Doszhanova continued to work in medicine and for social causes in Tashkent. She collaborated with Gulsum Asfendiyarova, Russia’s first Kazakh female doctor before the Revolution, to offer free nursing and midwife classes to women at the Children’s City Hospital. She also dedicated much time to treating thousands of relocated, orphaned children from famine-stricken areas in the Volga and Ural regions, as well as Central Asia, often waiting at stations to greet train cars, each filled with as many as 1,500 children. “Despite her busy schedule … Aqqag’az never forgot to serve others, to do good for others,” wrote Qangtarbaeva, citing Russian physician Isaac Ivanovich Buchatsky, who also worked with Doszhanova at the Tashkent orphanages. She follows this with a quote from K. Yershin, who grew up an orphan under Doszhanova’s care: “She took great care of us. … Malaria, some with tuberculosis, others with scabies. [Doszhanova] paid special attention to each of them … until they fully recovered.”
In the course of her work in Tashkent, she met Alimgirey Yershin who, though recently graduated with a teaching certificate, had been appointed in 1920 to lead the city’s department overseeing orphanages. Ten of these, Qangtarbaeva noted, were newly opened, and he was responsible as well for the city’s boarding schools. The two married in 1925.
Today Doszhanova’s descendants take pride in her legacy, but they have found discovering details about her life difficult. Kazakhstan’s 71-year-long “Russification,” from 1920 to 1991, led to the destruction of many documents and archival materials. Kazakhstan’s withdrawal from the Communist Party of the Soviet Union, however, its subsequent declaration of independence in 1991 and the country’s 2004 Cultural Heritage Program have allowed much of the country’s rich history, including the life of Doszhanova, to come to light.

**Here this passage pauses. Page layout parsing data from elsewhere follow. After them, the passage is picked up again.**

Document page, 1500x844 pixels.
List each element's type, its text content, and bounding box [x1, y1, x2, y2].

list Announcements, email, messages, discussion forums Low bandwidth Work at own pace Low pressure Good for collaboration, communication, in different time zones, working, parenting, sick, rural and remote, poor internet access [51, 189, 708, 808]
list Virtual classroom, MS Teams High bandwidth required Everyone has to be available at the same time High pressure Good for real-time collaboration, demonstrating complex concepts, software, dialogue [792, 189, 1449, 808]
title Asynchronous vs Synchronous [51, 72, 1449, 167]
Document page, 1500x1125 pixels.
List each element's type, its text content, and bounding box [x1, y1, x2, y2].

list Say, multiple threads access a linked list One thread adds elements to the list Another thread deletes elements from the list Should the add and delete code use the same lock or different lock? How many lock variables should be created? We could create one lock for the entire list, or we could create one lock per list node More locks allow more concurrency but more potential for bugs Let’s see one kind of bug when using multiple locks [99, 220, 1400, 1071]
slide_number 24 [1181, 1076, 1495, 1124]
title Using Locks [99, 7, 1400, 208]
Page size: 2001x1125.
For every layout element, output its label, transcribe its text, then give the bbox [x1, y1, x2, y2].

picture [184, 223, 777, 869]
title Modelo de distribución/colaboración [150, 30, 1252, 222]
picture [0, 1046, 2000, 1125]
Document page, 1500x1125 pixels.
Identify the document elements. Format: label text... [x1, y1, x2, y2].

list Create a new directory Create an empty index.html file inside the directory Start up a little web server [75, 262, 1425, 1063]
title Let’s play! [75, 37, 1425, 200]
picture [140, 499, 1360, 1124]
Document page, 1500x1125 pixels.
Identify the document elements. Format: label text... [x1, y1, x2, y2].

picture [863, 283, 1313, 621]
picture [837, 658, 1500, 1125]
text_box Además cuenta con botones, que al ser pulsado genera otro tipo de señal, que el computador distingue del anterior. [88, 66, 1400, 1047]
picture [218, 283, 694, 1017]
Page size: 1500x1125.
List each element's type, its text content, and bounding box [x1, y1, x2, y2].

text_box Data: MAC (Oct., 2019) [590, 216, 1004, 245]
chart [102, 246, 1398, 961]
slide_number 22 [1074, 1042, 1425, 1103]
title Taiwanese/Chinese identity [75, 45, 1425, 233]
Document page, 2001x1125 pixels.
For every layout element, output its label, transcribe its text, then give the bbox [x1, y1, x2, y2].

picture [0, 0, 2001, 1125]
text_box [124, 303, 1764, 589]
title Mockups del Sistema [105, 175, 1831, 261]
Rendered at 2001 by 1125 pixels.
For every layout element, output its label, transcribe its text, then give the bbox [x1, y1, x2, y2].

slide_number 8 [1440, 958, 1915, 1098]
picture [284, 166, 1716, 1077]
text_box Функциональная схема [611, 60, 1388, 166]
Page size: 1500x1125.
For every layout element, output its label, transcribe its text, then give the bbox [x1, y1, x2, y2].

In the 1990s Doszhanova’s son and grandaughters, along with other family members, welcomed archivists from the Aktobe Regional Museum of Local History when they came to the family with additional research they had uncovered about Doszhanova. Years later, family members and local museum officials approached Aktobe Mayor Saparbek Berdibekov about naming a street in her honor. In 2016 they joined local officials and residents in naming a new building in the West Kazakhstan State Medical University after her and in unveiling a bronze bust standing in front of it, along with dedicating a street named in her honor.
A. T. Taizhanov, a professor at the Medical University who published one of the first comprehensive articles on Doszhanova in 2017, points to her achievements during a period of great inequity for both women and Kazakhs in general. Doszhanova, because of her achievements, serves as the perfect role model for young Kazakhs.
“Since independence, Kazakh society has always been interested in national history and in historic figures who have made a great contribution,” Taizhanov says. “We view our past through the prism of their deeds. The life and work of personalities such as Akkagaz Doszhanova can become a solid foundation in the formation of a new identity and pride for contemporary Kazakhs.”